Stored items:
+ + + + +

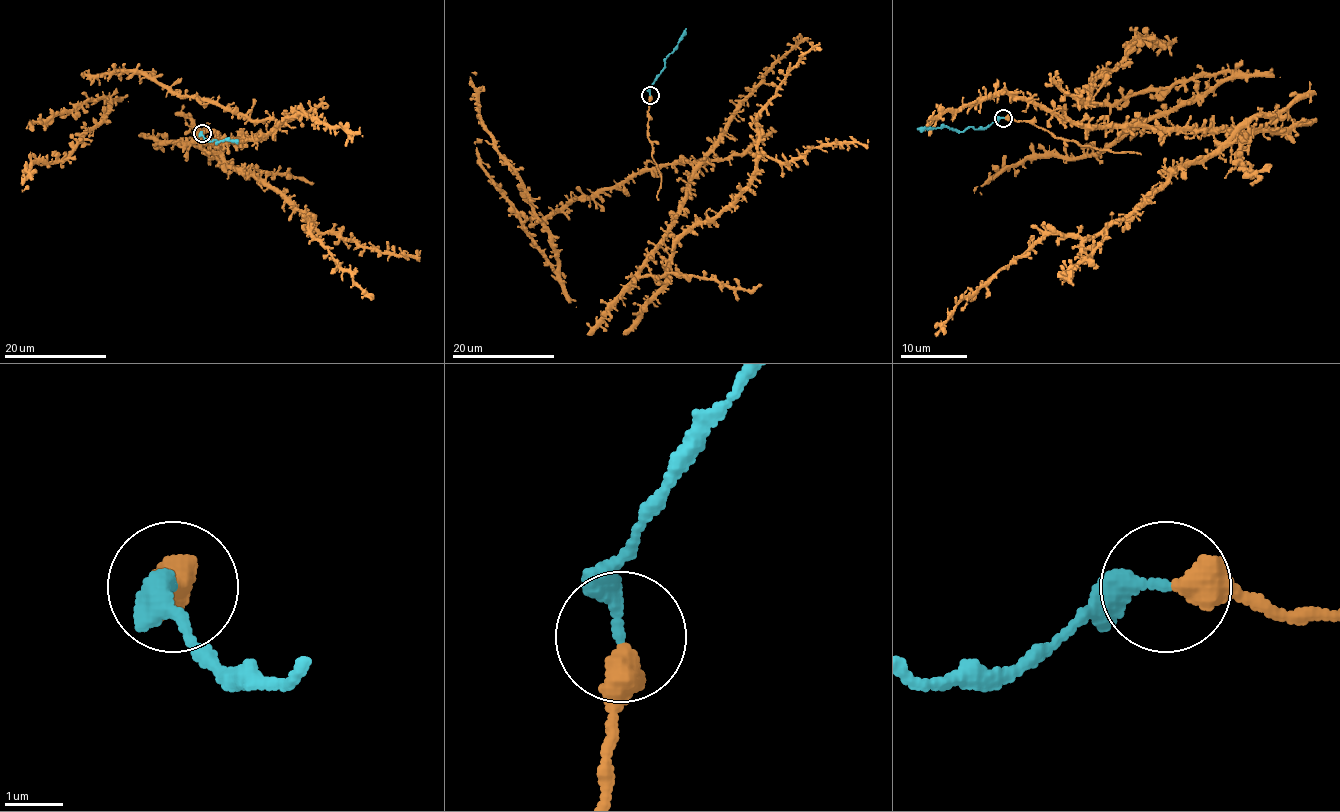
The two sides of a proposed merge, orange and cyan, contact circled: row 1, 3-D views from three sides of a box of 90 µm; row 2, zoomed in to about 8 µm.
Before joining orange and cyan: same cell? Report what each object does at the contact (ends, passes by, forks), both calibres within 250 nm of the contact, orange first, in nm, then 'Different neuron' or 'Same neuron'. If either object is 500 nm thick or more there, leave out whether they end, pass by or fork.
Thickness 550 nm (orange) against 280 nm. Same neuron

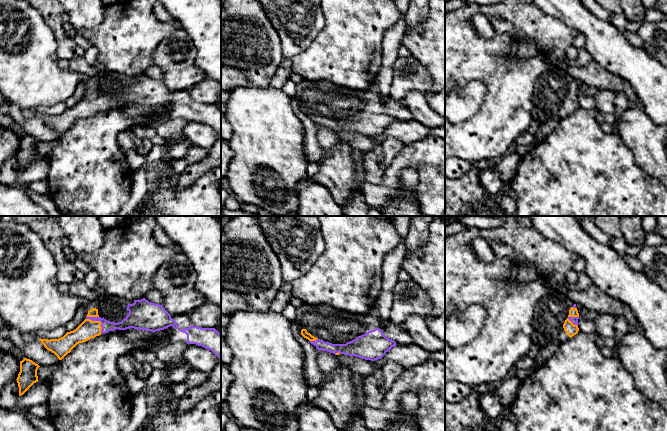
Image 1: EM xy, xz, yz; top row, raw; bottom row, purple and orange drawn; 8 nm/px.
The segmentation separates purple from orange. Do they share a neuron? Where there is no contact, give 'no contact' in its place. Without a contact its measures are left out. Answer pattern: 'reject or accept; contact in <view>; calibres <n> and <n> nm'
accept; contact in xy; calibres 100 and 150 nm

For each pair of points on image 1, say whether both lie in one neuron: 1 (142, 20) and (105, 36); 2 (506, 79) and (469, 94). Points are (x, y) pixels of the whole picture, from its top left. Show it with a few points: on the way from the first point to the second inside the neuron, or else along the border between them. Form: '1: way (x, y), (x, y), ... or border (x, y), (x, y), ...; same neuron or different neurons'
1: way (133, 29), (126, 36), (114, 36); same neuron
2: border (474, 79), (486, 88), (478, 109); different neurons

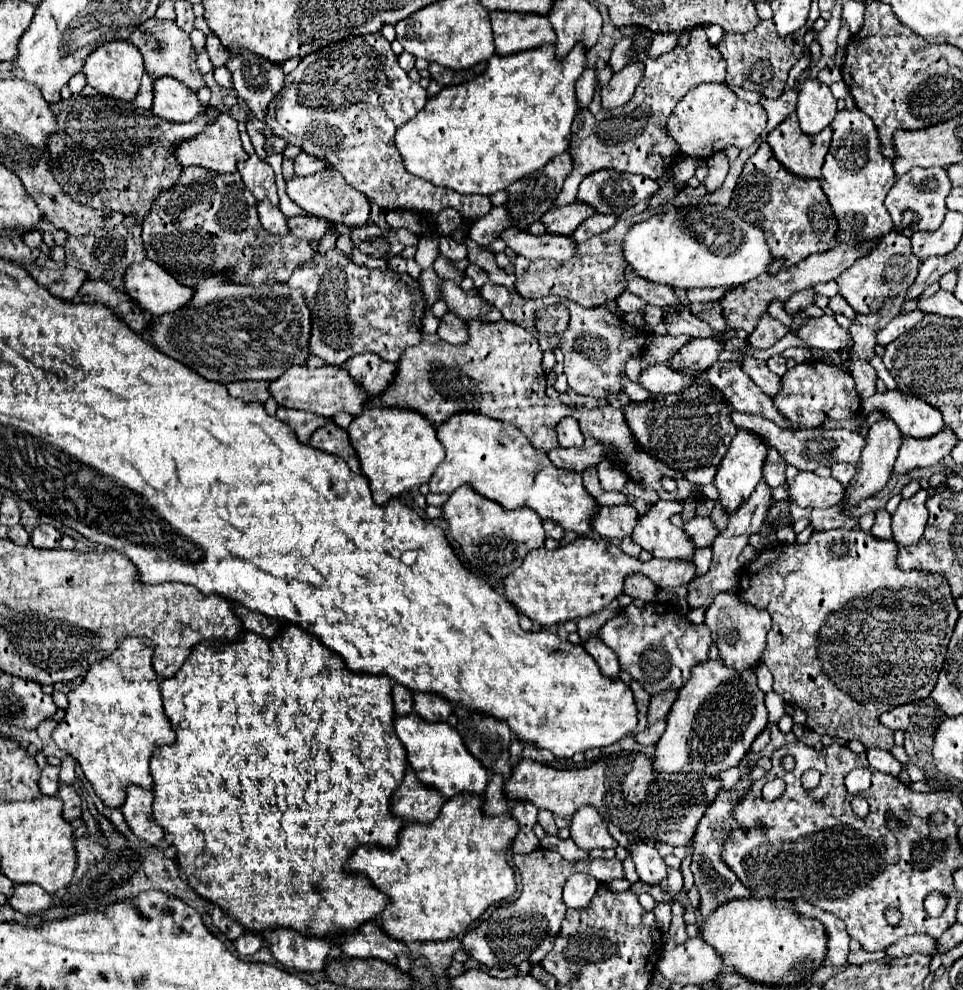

+ + + + +

Goal of the exercise: Give again the stretch of lines above from the one with "Before joining orange" through the one with "Image 1: EM", both ends kept, and copy no pictures.

Result of the exercise:
Before joining orange and cyan: same cell? Report what each object does at the contact (ends, passes by, forks), both calibres within 250 nm of the contact, orange first, in nm, then 'Different neuron' or 'Same neuron'. If either object is 500 nm thick or more there, leave out whether they end, pass by or fork.
Thickness 550 nm (orange) against 280 nm. Same neuron

Image 1: EM xy, xz, yz; top row, raw; bottom row, purple and orange drawn; 8 nm/px.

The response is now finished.